- WHAT NEEDS TO BE DONE: Each line from the one containing "[Filed 6/25/99, Notice" through the last line of the data below is to be written out verbatim, and nothing more.

DATASET EXTRACT: Begin

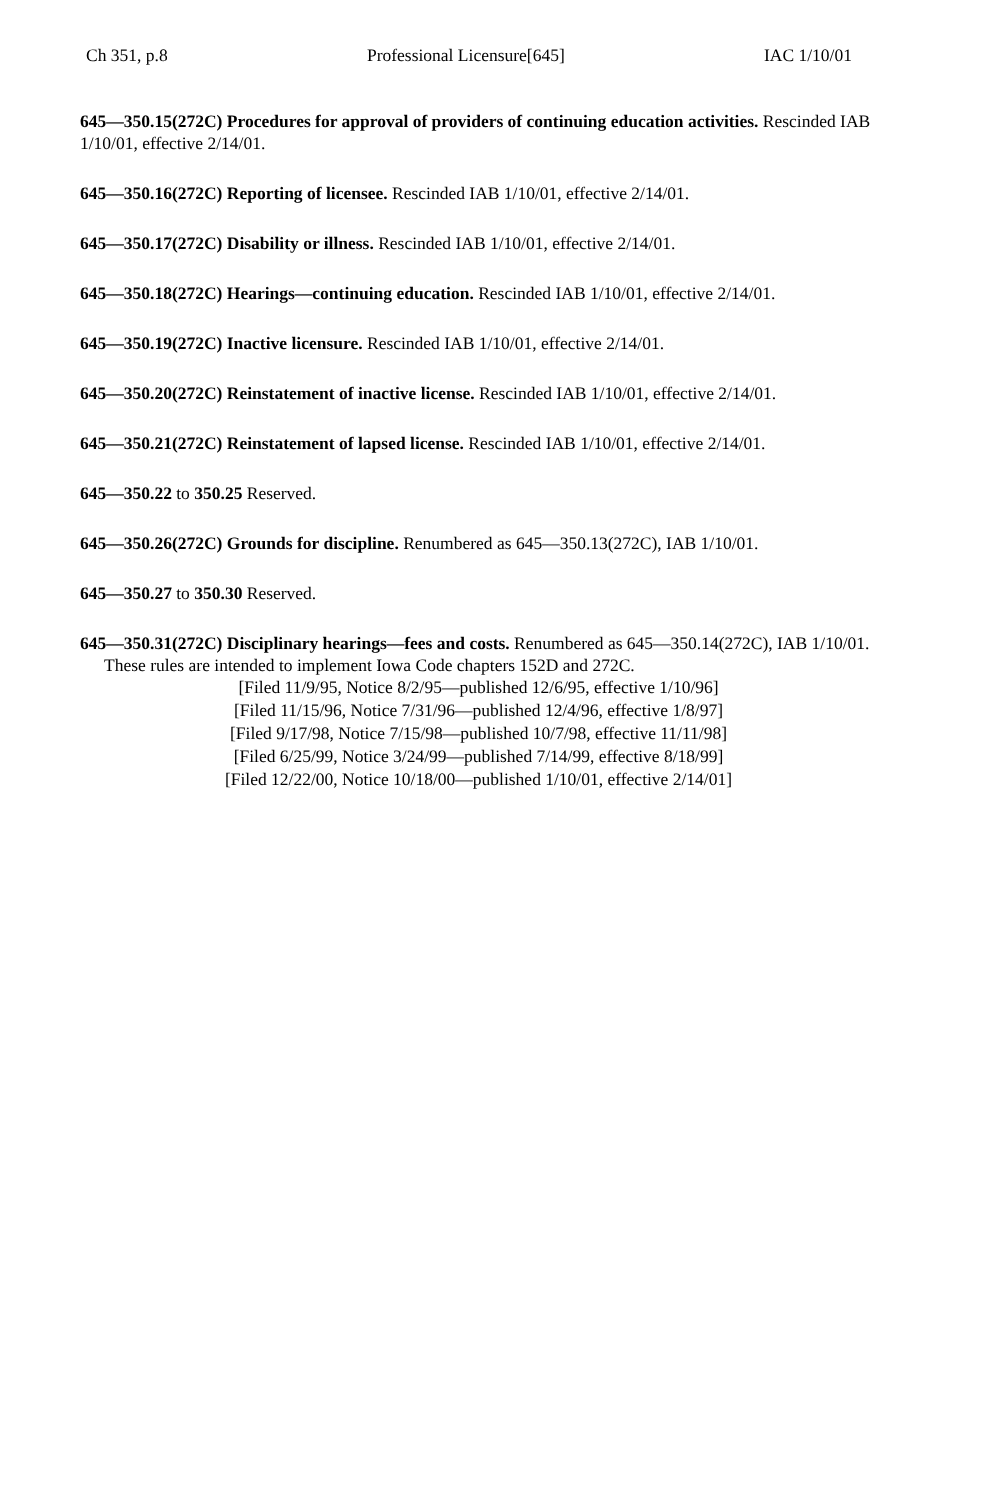Ch 351, p.8 Professional Licensure[645] IAC 1/10/01
645—350.15(272C) Procedures for approval of providers of continuing education activities. Rescinded IAB 1/10/01, effective 2/14/01.
645—350.16(272C) Reporting of licensee. Rescinded IAB 1/10/01, effective 2/14/01.
645—350.17(272C) Disability or illness. Rescinded IAB 1/10/01, effective 2/14/01.
645—350.18(272C) Hearings—continuing education. Rescinded IAB 1/10/01, effective 2/14/01.
645—350.19(272C) Inactive licensure. Rescinded IAB 1/10/01, effective 2/14/01.
645—350.20(272C) Reinstatement of inactive license. Rescinded IAB 1/10/01, effective 2/14/01.
645—350.21(272C) Reinstatement of lapsed license. Rescinded IAB 1/10/01, effective 2/14/01.
645—350.22 to 350.25 Reserved.
645—350.26(272C) Grounds for discipline. Renumbered as 645—350.13(272C), IAB 1/10/01.
645—350.27 to 350.30 Reserved.
645—350.31(272C) Disciplinary hearings—fees and costs. Renumbered as 645—350.14(272C), IAB 1/10/01.
These rules are intended to implement Iowa Code chapters 152D and 272C.
[Filed 11/9/95, Notice 8/2/95—published 12/6/95, effective 1/10/96]
[Filed 11/15/96, Notice 7/31/96—published 12/4/96, effective 1/8/97]
[Filed 9/17/98, Notice 7/15/98—published 10/7/98, effective 11/11/98]
[Filed 6/25/99, Notice 3/24/99—published 7/14/99, effective 8/18/99]
[Filed 12/22/00, Notice 10/18/00—published 1/10/01, effective 2/14/01]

DATASET EXTRACT: End

- RESULT FOR THIS EXERCISE:
[Filed 6/25/99, Notice 3/24/99—published 7/14/99, effective 8/18/99]
[Filed 12/22/00, Notice 10/18/00—published 1/10/01, effective 2/14/01]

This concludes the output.